Jpool updated to Scala 2.8
I have finished updating jpool to Scala 2.8 (currently 2.8.0.RC1). I will leave this development on the 'try-2.8' branch until 2.8.0 is released. However, now that this seems to be working fully, I will not be backporting changes to the old branch.
I ran into some interesting problems with the conversion. The most tedious to fix was that Scala 2.8 doesn't auto import parent packages from an import statement. Once I figured out the correct way of handling this, things got a lot better. Basically: package org.davidb.jpool.tools
package org.davidb.jpool package tools and this will auto-import both 'org.davidb.jpool' as well as the tools packages.
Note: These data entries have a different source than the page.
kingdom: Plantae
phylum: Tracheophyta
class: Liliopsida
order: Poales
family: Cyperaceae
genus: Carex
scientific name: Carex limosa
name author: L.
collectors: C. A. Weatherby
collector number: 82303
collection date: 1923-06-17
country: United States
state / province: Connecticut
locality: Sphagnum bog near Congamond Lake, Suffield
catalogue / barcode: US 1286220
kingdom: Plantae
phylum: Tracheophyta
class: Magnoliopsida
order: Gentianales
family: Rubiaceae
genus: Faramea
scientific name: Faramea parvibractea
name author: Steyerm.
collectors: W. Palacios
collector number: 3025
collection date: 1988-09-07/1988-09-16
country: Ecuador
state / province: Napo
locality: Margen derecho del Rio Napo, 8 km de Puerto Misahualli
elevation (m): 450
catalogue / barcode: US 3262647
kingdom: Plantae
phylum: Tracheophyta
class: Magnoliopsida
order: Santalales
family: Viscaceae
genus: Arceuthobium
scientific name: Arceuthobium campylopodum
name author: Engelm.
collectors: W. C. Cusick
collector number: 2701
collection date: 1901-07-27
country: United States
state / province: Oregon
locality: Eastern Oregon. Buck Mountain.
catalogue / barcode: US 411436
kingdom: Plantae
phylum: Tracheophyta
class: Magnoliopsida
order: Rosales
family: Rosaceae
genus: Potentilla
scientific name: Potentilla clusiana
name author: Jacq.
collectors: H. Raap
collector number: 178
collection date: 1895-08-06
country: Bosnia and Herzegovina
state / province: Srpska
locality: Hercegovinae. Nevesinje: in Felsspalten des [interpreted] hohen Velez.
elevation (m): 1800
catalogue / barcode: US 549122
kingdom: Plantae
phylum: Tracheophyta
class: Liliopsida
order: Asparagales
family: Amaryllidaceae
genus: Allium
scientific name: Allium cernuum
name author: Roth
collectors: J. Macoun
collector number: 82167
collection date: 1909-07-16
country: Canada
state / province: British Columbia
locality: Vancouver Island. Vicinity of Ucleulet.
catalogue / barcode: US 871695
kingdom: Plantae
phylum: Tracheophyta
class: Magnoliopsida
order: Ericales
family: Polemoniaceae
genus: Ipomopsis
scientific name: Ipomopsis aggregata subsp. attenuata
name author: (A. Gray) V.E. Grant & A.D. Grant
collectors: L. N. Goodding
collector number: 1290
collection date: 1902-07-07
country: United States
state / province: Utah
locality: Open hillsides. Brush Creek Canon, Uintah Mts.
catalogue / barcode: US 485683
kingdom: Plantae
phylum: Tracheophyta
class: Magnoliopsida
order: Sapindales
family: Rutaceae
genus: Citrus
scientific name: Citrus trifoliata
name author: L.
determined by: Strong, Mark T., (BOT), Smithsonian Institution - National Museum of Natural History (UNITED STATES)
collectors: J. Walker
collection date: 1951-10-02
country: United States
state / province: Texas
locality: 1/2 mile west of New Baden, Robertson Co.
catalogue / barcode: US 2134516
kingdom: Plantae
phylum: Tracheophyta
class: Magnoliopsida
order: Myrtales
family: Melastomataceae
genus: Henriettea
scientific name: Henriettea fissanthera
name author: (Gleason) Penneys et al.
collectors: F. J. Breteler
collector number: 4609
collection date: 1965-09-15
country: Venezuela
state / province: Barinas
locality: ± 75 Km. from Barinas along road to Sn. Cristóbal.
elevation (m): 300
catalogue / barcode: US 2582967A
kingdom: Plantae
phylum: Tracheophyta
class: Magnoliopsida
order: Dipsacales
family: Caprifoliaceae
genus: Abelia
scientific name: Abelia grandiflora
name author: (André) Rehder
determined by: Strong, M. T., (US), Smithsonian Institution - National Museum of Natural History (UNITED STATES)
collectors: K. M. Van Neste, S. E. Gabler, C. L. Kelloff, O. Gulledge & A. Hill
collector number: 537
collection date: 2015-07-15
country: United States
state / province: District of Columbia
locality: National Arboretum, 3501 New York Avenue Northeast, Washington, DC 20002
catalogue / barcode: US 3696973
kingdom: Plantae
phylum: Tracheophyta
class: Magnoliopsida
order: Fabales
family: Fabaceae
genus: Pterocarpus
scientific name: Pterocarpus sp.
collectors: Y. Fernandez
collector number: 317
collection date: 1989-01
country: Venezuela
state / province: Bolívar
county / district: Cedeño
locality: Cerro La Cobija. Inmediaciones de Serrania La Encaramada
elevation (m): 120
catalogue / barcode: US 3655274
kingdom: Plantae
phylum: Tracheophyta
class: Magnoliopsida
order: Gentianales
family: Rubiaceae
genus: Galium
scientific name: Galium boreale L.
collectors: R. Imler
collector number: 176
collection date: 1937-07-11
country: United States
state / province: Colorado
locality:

The other main effort was because of the conversion of the containers. Since jpool creates several of it's own containers, these had to be updated to use the new naming system. Stacks have been fixed to actually be implemented as stacks, which ended up simplifying some of the code that used them. Previously, I was using streams to iterate the directory trees in the filesystem. Moving to 2.8 provoked some space leaks in my code. However, the new collection classes make Iterator as convenient to use as streams, while nicely maintaining the overwriting behaviour of the iterator. I converted all of the Streams into Iterators and eliminated the space leaks. This seems similar to Clojure, and streams are rather hard to not have space leaks on the JVM, since it doesn't seem very good about determining lifetime of locals. Beyond this, I've now implemented a 'clone' tool. This tool individual snapshots to be migrated from one pool to another. This can be used as a kind of poor-man's garbage collection. I've been using this to make weekly pool snapshots, which helps keep this weekly pool smaller, since it has fewer snapshots in it.